O narrador de A selva é um narrador onisciente. E, se quisermos nos aprofundar um pouco mais na tipologia, trata-se de um narrador onisciente intruso, pois emite juízos de valor e tece considerações que podem orientar ou confundir o leitor.

Neste ponto, tenho que me valer de um axioma da teoria da literatura: todo narrador de ficção, não importa seu ponto de vista, é uma personagem – e como tal transita numa dimensão espaço-tempo imaginada pelo autor, e, portanto, confinada à criação ficcional. Isto significa, sendo bem objetivo, que nenhum, absolutamente nenhum narrador é confiável!

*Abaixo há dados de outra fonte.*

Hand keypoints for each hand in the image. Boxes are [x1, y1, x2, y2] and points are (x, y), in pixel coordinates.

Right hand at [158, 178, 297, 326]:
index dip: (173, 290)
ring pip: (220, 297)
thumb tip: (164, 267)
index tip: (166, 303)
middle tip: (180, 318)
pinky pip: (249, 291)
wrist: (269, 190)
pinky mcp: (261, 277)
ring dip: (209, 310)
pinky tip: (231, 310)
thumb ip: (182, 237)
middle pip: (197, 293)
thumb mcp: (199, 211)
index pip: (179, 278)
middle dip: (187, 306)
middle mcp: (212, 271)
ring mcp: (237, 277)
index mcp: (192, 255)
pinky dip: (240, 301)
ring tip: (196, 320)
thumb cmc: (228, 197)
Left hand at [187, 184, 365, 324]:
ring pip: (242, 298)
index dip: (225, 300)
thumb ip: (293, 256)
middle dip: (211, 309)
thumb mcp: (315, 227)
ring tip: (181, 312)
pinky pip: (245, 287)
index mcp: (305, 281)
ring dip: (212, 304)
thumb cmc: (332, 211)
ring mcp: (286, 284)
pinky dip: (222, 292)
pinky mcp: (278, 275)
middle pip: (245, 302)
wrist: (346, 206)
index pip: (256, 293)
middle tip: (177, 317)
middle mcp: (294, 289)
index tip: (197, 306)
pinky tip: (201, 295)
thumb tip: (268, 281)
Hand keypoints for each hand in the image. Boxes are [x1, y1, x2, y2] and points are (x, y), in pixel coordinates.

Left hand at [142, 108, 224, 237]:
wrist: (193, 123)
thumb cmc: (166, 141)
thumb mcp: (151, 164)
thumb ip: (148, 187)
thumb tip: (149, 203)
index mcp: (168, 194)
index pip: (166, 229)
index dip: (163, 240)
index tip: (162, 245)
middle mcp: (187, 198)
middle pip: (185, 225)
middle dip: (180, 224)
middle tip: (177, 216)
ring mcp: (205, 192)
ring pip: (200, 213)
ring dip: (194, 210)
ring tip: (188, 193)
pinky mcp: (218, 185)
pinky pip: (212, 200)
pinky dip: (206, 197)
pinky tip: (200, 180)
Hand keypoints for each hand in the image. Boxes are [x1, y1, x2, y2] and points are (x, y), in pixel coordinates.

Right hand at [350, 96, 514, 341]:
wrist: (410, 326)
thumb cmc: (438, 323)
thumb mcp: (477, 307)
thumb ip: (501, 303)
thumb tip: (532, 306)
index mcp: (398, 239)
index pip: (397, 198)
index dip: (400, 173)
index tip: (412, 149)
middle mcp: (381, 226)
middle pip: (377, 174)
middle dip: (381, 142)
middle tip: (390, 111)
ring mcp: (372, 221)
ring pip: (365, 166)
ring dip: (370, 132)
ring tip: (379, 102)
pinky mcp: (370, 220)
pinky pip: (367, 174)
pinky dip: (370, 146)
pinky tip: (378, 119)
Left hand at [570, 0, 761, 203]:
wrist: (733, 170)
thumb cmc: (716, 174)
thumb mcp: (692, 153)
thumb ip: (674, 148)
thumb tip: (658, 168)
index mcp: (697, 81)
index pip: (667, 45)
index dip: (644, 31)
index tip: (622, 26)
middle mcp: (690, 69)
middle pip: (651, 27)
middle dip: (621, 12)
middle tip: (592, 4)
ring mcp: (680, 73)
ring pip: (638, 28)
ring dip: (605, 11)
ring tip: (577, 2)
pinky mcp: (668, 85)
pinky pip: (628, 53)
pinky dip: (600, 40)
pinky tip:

Para ilustrar, lembro Bentinho, narrador-personagem de Dom Casmurro (1899): talvez nem Machado de Assis duvidasse da traição de Capitu, até que se questionou a confiabilidade do narrador. Bentinho narra movido pelo monstro do ciúme e todas as suas “evidências” são apenas imaginadas: não há uma carta, um bilhete, um testemunho – nem mesmo um lenço! – que sirva de prova ao infeliz Bentinho, com seu ciúme desmedido e doentio.[1]

Nunes Pereira relata que, ao visitar o seringal Paraíso, em 1938, 24 anos após a partida de Ferreira de Castro, encontrou casualmente uma carta do escritor, pedindo ao então gerente do seringal fotos atualizadas e uma prosaica amostra da terra local, que o romancista pretendia que fosse espalhada sobre sua sepultura... Ao questionar o gerente sobre se respondera à carta e atendera aos pedidos, obteve como resposta esta pérola:

 

– Não respondi e nem mandei o que me pediu. Aquele galego trabalhou aqui muitos anos. E escreveu um romance, cujos personagens eram meus parentes e amigos, ridicularizando alguns deles. E revelou que, à socapa, ia espiar minha tia no banheiro... A carta já está aqui há mais de um ano. Eu não pretendo responder e nem sequer enviar o que me foi pedido. (PEREIRA, p. 101)

 

Um fato revelador foi relatado por Leandro Tocantins, em artigo publicado 25 anos depois da morte do escritor. No livro de Ferreira de Castro, há um encontro entre Alberto e o comendador J. B. de Aragão, “célebre em toda a Amazónia, pela sua enorme fortuna, vastidão de negócios e curiosa biografia” (CASTRO, 1989a, p. 57).[2] Para Tocantins, em conversa reservada, o autor confidenciara que o episódio de fato aconteceu consigo, mas o comendador era outro: J. G. de Araújo (apud BRAGA, p. 28).

Primeiro, temos o caso de um leitor que confunde a personagem fictícia com o autor, situação típica entre leitores de A selva. O segundo caso ilustra com perfeição a infidelidade do narrador: jamais saberemos o que motivou Ferreira de Castro a substituir um comendador pelo outro, mas bem que ele poderia ter inventado um terceiro nome, evitando comprometer um patrício. Mas a chave do realismo pedia um nome. E afinal, ou um ou outro, ambos eram parasitas de seringueiros.

 

Os 14 capítulos de A selva: a verdade da ficção e a ficção da verdade serão publicados sempre às segundas-feiras. 


[1] O primeiro a colocar Bentinho em suspeição foi José Veríssimo, ainda em 1900. Na década de 1930, Lúcia Miguel Pereira também põe em dúvida a qualificação do narrador. Mas foi só em 1960, com a publicação nos Estados Unidos de O Otelo brasileiro de Machado de Assis, de Helen Caldwell, que a dúvida “rachou”, literalmente, os leitores de Dom Casmurro, entre os que acreditam em Bentinho e os que defendem Capitu. Mas nem aqueles podem negar a incerteza que o Bruxo do Cosme Velho plantou no ar. Para sempre.

 

[2] Todas as citações do romance A selva têm uma mesma fonte (CASTRO, 1989a), mencionada nas referências. Deste ponto em diante, citarei apenas as páginas onde as mesmas se encontram.